• [GIVEN TEXT]:
-- -- --

There is a fellow in buckskin and spurs in True Grit. That'd be Texas Ranger LaBeouf, a pretentious man with a big mustache and a high opinion of himself. That opinion is not shared by Mattie Ross (Hailee Steinfeld), who compares the fashionable lawman to a rodeo clown. Mattie is a 14 year old girl from Arkansas, who has hired Rooster Cogburn to hunt down Tom Chaney (Josh Brolin), the miserable, no 'count man who murdered her father. LaBeouf (who pronounces his name "La Beef," in the Texas way) is also tracking Chaney, and has in mind to collect a large bounty for him back in Texas. Mattie seeks justice and vengeance for her father, and she's heard that Cogburn is not particular about whether he brings outlaws back dead or alive, which suits her just fine. She wants Chaney dead, whether it's by the bullet or the noose, so long as it's in Arkansas.

Revenge is sweet, but Mattie is not. She's smart as a pistol, and all business, whether she's negotiating the sale of some ponies to a crooked horsetrader, or settling on Cogburn's fee. She's tough through and through, and she won't be trifled with, which makes she and Cogburn kindred spirits of sorts. Steinfeld is terrific in her feature film debut (I predict an Oscar nomination), playing Mattie as a humorless but nonethless hilarious, steely little fast talker who makes up for her small size with a very sharp tongue. Bridges and Damon are also quite good -- Damon's LaBeouf suffers numerous indignities, and turns out to be more complicated than he at first seems.

The script by the Coen Brothers is terrific -- wordy, witty, funny, profound, taking numerous digressive detours and meandering along on an unexpected trail to revenge and redemption. This is a Western uncharacteristically built on words -- these are characters who tallk and tell tales, who weigh and consider and negotiate, whether it's about the price of a horse, or the worth of a human life.

-- -- --

• [DATASET]:

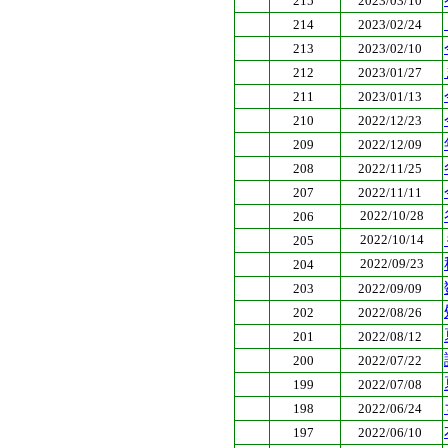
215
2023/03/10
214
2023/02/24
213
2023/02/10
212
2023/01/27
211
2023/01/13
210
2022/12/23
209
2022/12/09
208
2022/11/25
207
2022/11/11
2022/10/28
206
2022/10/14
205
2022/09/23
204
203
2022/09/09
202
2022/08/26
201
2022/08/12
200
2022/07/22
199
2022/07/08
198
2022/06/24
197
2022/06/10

-- -- --

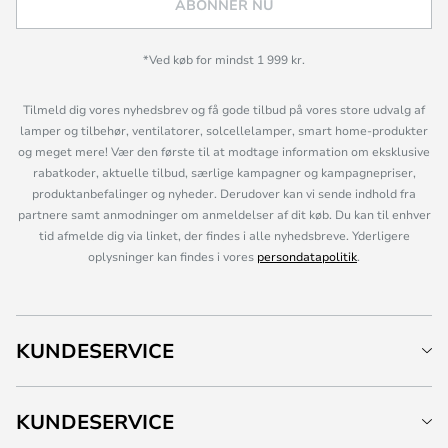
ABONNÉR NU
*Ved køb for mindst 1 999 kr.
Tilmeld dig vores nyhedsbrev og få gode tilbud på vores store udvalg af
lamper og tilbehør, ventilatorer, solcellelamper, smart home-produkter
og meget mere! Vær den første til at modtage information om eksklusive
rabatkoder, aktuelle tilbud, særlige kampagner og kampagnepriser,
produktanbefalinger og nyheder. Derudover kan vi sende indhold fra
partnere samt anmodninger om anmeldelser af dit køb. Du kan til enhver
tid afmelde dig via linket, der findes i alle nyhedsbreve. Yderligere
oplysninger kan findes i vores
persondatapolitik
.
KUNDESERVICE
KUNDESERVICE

-- -- --

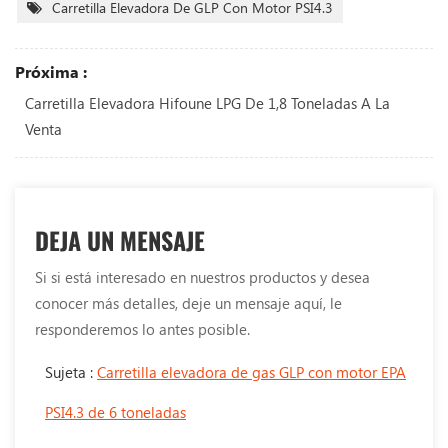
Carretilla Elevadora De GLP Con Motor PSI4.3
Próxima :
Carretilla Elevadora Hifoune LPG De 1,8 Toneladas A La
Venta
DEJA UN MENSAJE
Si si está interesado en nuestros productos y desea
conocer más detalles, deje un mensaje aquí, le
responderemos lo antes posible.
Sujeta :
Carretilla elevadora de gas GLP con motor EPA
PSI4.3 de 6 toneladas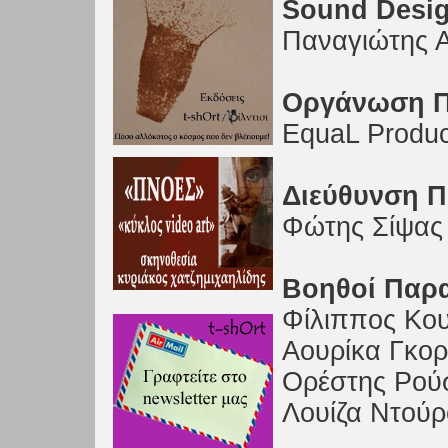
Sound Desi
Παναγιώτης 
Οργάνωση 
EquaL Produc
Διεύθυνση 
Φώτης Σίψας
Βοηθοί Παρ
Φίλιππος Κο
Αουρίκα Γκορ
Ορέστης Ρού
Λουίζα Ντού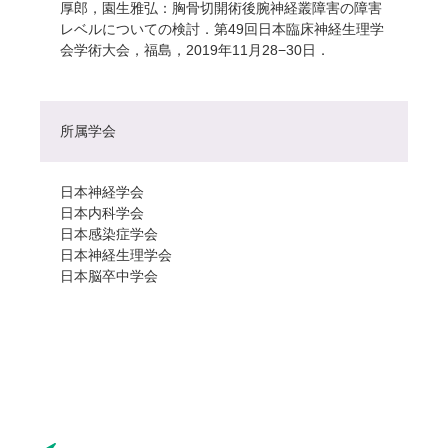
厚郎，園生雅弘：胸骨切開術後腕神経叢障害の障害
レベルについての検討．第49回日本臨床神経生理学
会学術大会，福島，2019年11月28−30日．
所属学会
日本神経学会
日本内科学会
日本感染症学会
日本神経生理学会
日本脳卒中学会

-- -- --

• [TASKS TO CARRY OUT]:
**a.** Update the True Grit review from "Revenge is sweet, but" up to and including "at first seems.", putting "like-minded souls" in place of "kindred spirits".
**b.** Go on with the True Grit review from the point at which it stops.

• [RESPONSES PER TASK]:
**a.**
Revenge is sweet, but Mattie is not. She's smart as a pistol, and all business, whether she's negotiating the sale of some ponies to a crooked horsetrader, or settling on Cogburn's fee. She's tough through and through, and she won't be trifled with, which makes she and Cogburn like-minded souls of sorts. Steinfeld is terrific in her feature film debut (I predict an Oscar nomination), playing Mattie as a humorless but nonethless hilarious, steely little fast talker who makes up for her small size with a very sharp tongue. Bridges and Damon are also quite good -- Damon's LaBeouf suffers numerous indignities, and turns out to be more complicated than he at first seems.

**b.**
The Coens' previous Westerns (No Country for Old Men and, arguably, Raising Arizona), were set in modern times, but in True Grit, they work within the Western genre in a more traditional, though still revisionist way. In some ways, True Grit is a step backwards from No Country for Old Men, which, for my money, capped off the genre. True Grit shows that the Western well hasn't totally run dry -- there is still more to say on the subject of outlaws and lawmen, complicated good and unrepentant evil. The movie isn't particularly stylized or quirky, which is to say that it is not a typical Coen brothers movie, although I'm not sure there is a typical Coen brothers movie anymore. They have matured into very complete and complex filmmakers -- good storytellers, masters of the visual, with a sense of history and purpose, and also a sense of humor. There are no cheap laughs in True Grit, and the Coens don't make fun of the characters. There are odd flourishes here and there, and strange characters who turn up from time to time. But what makes True Grit unique and so interesting is that it's a serious and thoughtful film about serious people who mean to lay some Biblical, eye-for-en-eye wrath on a ne'er-do-well -- the movie can be violent and bloody -- but it's also extremely funny and entertaining. That's not an easy combination to pull off, but in True Grit, it is pulled off to perfection.